[DATA TO EXAMINE — start]

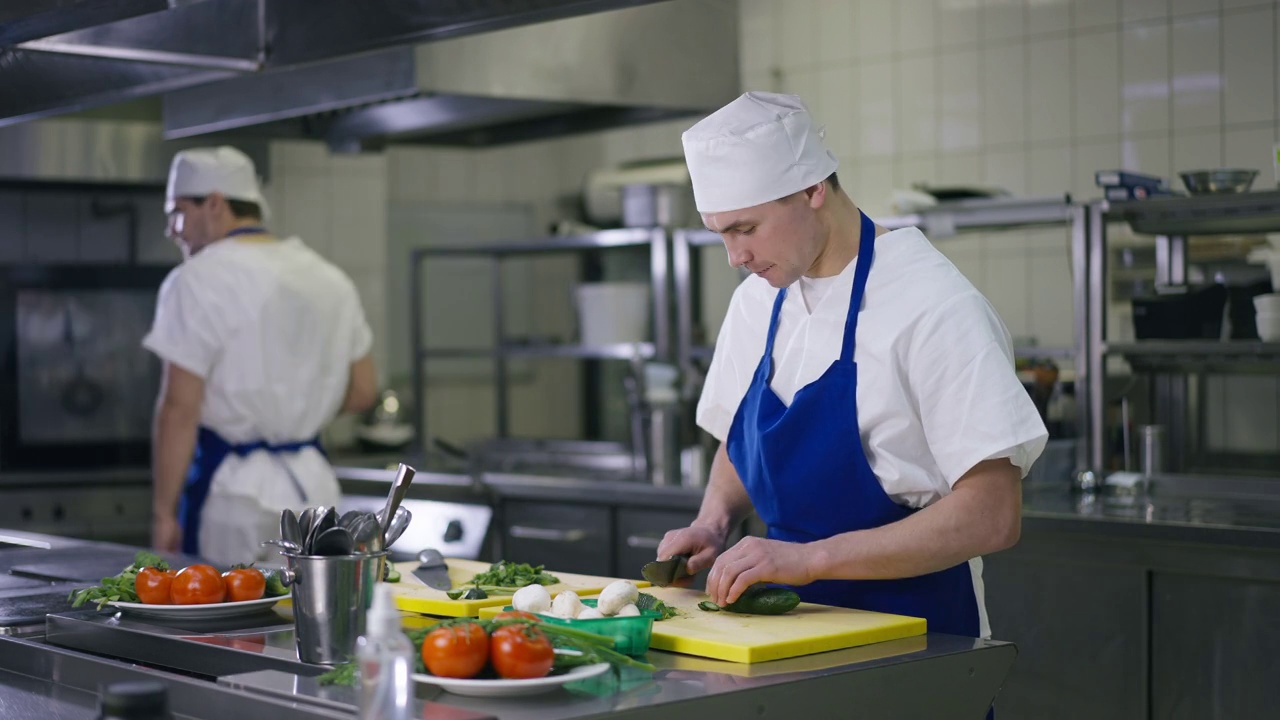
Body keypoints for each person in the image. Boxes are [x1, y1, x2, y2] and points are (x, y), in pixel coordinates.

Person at [657, 92, 1048, 644]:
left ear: (814, 188)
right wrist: (713, 522)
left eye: (746, 229)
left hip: (913, 637)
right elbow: (740, 440)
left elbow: (992, 515)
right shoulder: (757, 301)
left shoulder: (934, 305)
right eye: (720, 233)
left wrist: (810, 559)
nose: (734, 257)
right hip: (777, 634)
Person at [143, 146, 378, 565]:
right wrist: (298, 406)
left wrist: (163, 513)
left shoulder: (194, 280)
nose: (172, 230)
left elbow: (179, 408)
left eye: (177, 212)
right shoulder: (330, 278)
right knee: (314, 616)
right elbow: (363, 391)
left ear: (214, 203)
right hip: (315, 489)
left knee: (230, 624)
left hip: (234, 498)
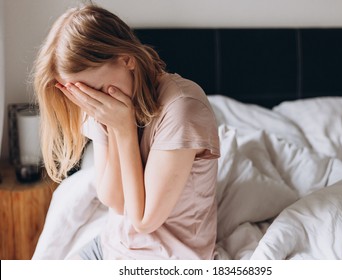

[DATA TO EXAMINE — finish]

- **WHAT YOU HAVE TO DO**:
Which of the lines above include the word "elbow"? Copy each of them.

- **ANSWER**:
right elbow: (740, 440)
left elbow: (992, 515)
left elbow: (179, 408)
right elbow: (363, 391)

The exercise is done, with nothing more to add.